**WHAT THE EXERCISE ASKS**
From the listing below, return each line that includes "lines".

■ ■ ■ ■ ■

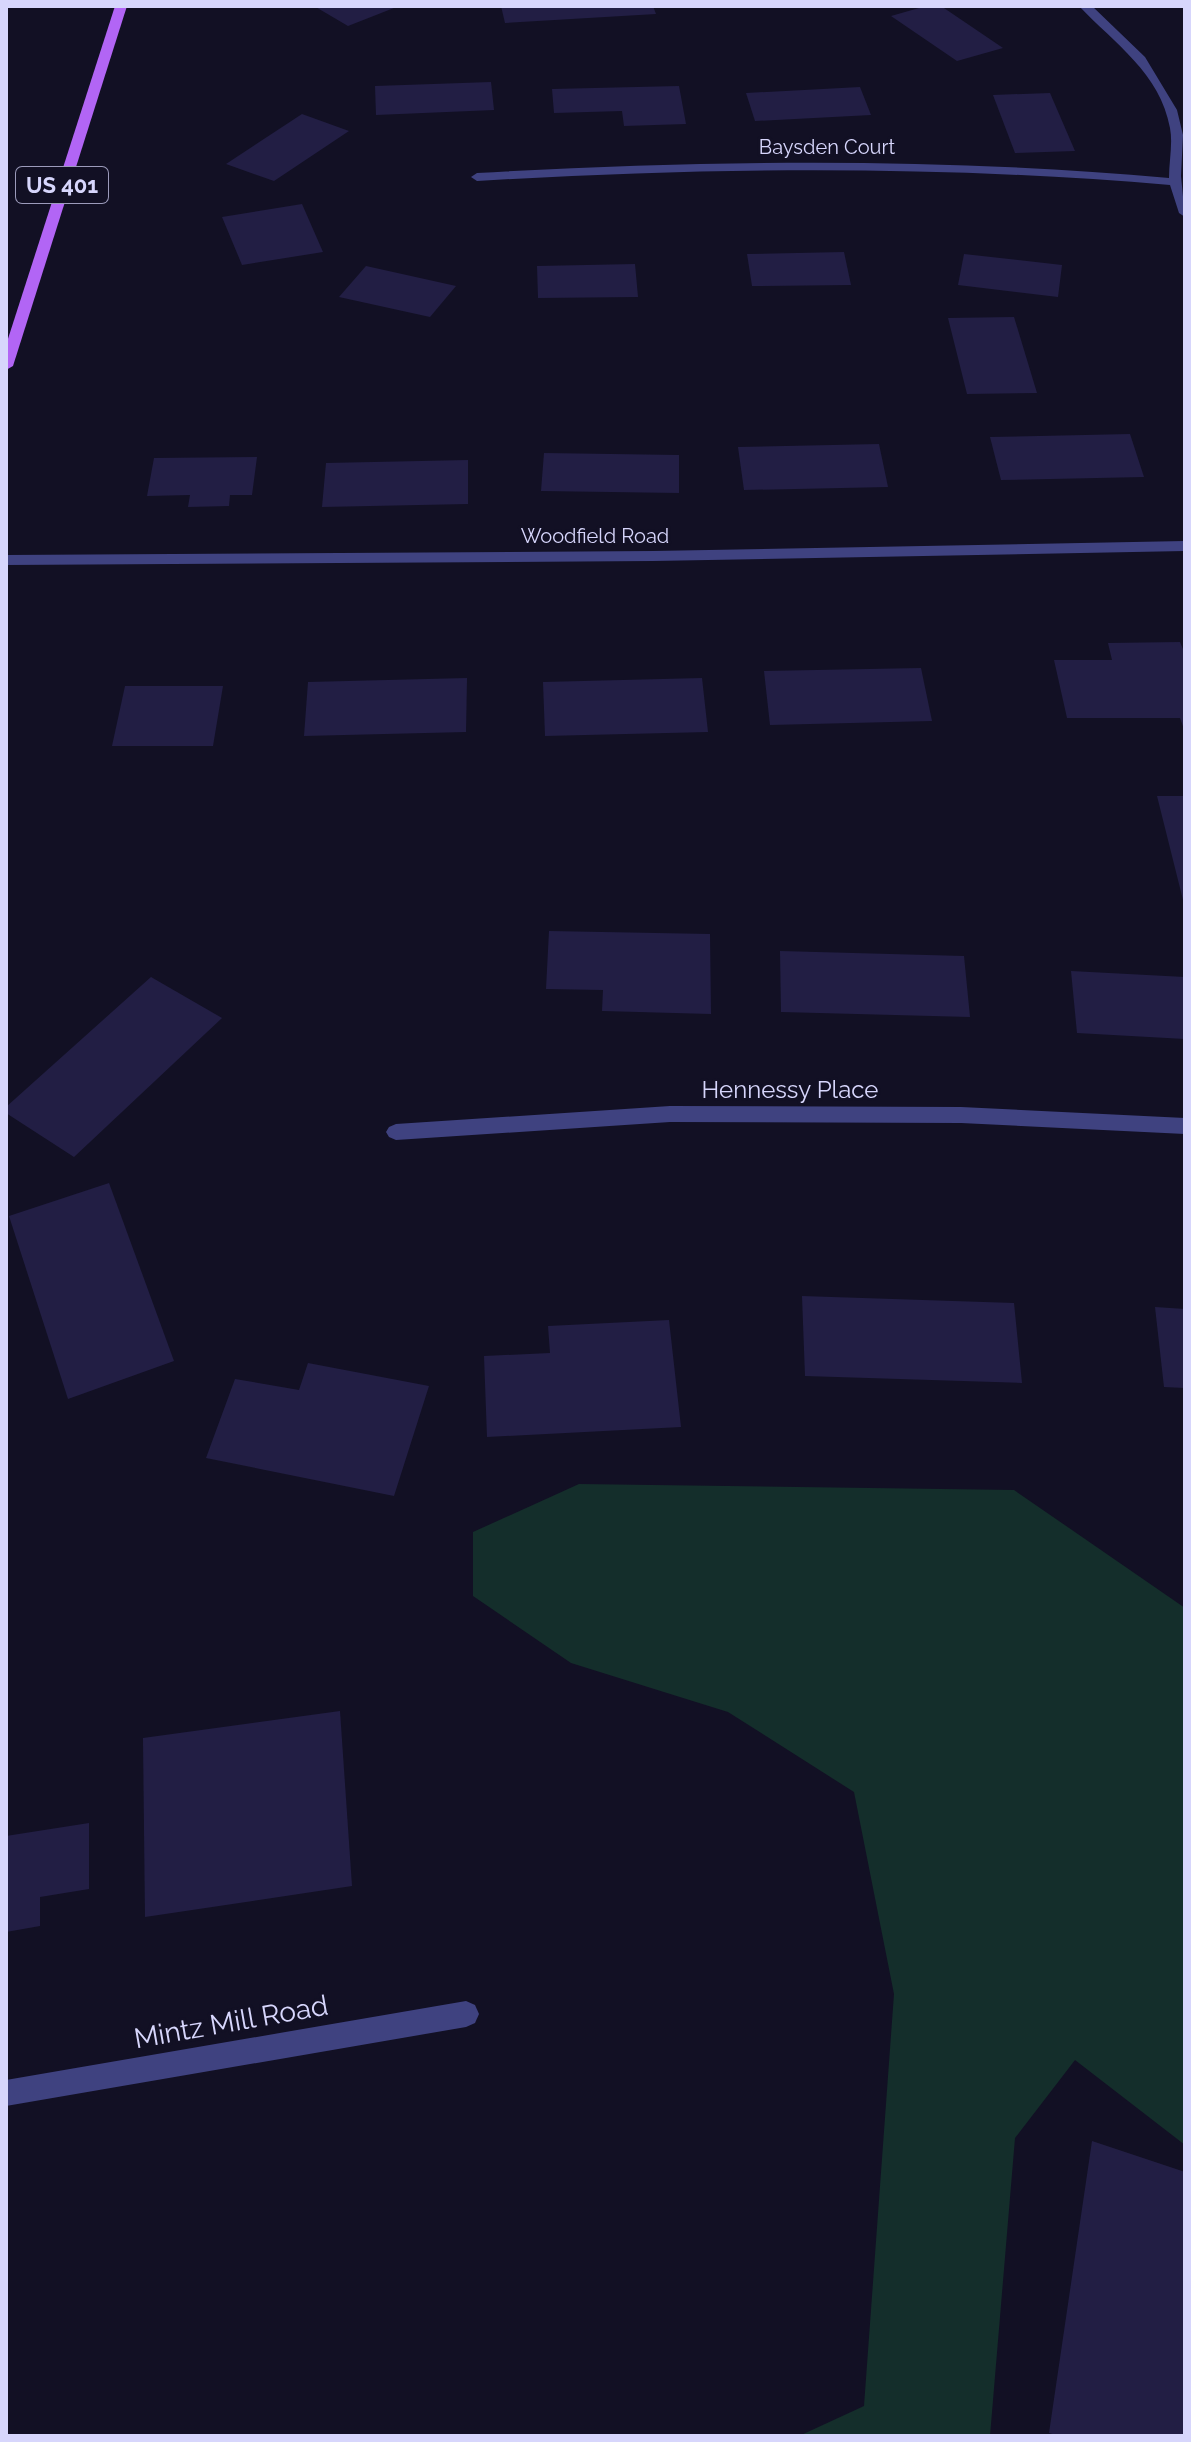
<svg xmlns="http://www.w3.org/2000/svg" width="1191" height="2442" font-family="Raleway,sans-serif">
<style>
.green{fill:#142e2b}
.building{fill:#221e44}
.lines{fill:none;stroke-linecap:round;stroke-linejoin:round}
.minor{fill:#3f4280;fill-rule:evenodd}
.primary{fill:#b265f5;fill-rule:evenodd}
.labels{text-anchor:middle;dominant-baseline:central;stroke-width:6;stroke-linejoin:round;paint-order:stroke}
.far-street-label{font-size:20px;fill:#d7d6fc;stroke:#121024}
.shield{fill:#121024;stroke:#9c9bbb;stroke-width:2}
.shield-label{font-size:22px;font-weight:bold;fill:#d7d6fc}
.street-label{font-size:24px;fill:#d7d6fc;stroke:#121024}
.near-street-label{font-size:28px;fill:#d7d6fc;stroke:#121024}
</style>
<rect width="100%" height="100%" fill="#121024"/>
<path class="green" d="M579 1484 1014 1490 1185 1608V2145L1075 2060 1015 2138 990 2436H799L864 2406 894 1994 854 1792 728 1712 571 1663 473 1596V1532Z"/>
<g class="building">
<path d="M314 6H399L348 26Z"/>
<path d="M501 6H653L656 14 505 23Z"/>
<path d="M926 6H941L1003 48 957 61 891 16Z"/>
<path d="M491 82 494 110 376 115 375 86Z"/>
<path d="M679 86 686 124 624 126 622 111 554 113 552 89Z"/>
<path d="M860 87 871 115 755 121 746 93Z"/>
<path d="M1050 93 1075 151 1015 153 993 95Z"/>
<path d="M302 114 349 131 274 181 226 164Z"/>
<path d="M302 204 323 252 242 265 222 217Z"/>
<path d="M844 252 851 285 752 286 747 254Z"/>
<path d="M964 254 1062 265 1058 297 958 285Z"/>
<path d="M635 264 638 297 538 298 537 266Z"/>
<path d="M366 266 456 286 430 317 339 297Z"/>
<path d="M1014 317 1037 393 967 394 948 318Z"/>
<path d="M1130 434 1144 477 1001 480 990 437Z"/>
<path d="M879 444 888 487 744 490 738 447Z"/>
<path d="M544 453 679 455V493L541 491Z"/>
<path d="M257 457 252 495H230L229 506 188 507 190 495 147 496 154 458Z"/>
<path d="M468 460V504L322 507 326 463Z"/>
<path d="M1180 642 1185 654V732L1180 718H1067L1054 660H1112L1108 643Z"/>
<path d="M921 668 932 721 770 725 764 671Z"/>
<path d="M467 678 466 732 304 736 308 682Z"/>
<path d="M702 678 708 732 545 736 543 682Z"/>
<path d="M125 686H223L213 746H112Z"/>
<path d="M1157 796H1185V903L1184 904Z"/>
<path d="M549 931 710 934 711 1014 602 1011 603 990 546 989Z"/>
<path d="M780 951 964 956 970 1017 781 1012Z"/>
<path d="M1071 971 1185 977V1039L1077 1033Z"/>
<path d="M151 977 222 1018 74 1157 6 1113V1107Z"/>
<path d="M109 1183 174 1361 68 1399 9 1216Z"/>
<path d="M802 1296 1014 1303 1022 1383 805 1376Z"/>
<path d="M1155 1307 1185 1309V1388L1164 1387Z"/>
<path d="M669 1320 681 1427 487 1437 484 1356 550 1353 548 1326Z"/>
<path d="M308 1363 429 1386 394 1496 206 1458 235 1379 299 1390Z"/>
<path d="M340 1711 352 1886 145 1917 143 1738Z"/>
<path d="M89 1823V1889L40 1897V1926L6 1932V1836Z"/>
<path d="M1092 2141 1185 2172V2436H1059L1049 2433Z"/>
</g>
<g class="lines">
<g class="minor">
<path d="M1079 6H1092L1145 57 1177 110 1183 135 1181 176 1185 217 1179 213 1170 185C939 165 709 167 477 181L471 177 477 173C708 160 938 157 1169 178 1169 161 1173 144 1170 128 1160 73 1115 44 1079 6Z"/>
<path d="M1185 541V551L653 561 6 565V555L653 551Z"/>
<path d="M670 1106 961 1107 1185 1118V1134L961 1123 670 1122 396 1140 389 1137 386 1132 389 1127 396 1124Z"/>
<path d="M466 2001 475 2005 479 2014 475 2023 466 2027 6 2106V2080Z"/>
</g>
<path class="primary" d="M115 6H127L13 366 6 370V345Z"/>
</g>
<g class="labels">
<g class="far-street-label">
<text x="827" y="147">Baysden Court</text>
<text x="595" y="536">Woodfield Road</text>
</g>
<rect class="shield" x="16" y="167" width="92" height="36" rx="6"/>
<g class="shield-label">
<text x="62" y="185">US 401</text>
</g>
<g class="street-label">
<text x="790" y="1089">Hennessy Place</text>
</g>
<g class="near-street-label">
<text transform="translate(231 2022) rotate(-10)">Mintz Mill Road</text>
</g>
</g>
<rect width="1191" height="2442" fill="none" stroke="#d7d6fc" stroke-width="16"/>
</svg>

■ ■ ■ ■ ■

**RESPONSE BOX**
.lines{fill:none;stroke-linecap:round;stroke-linejoin:round}
<g class="lines">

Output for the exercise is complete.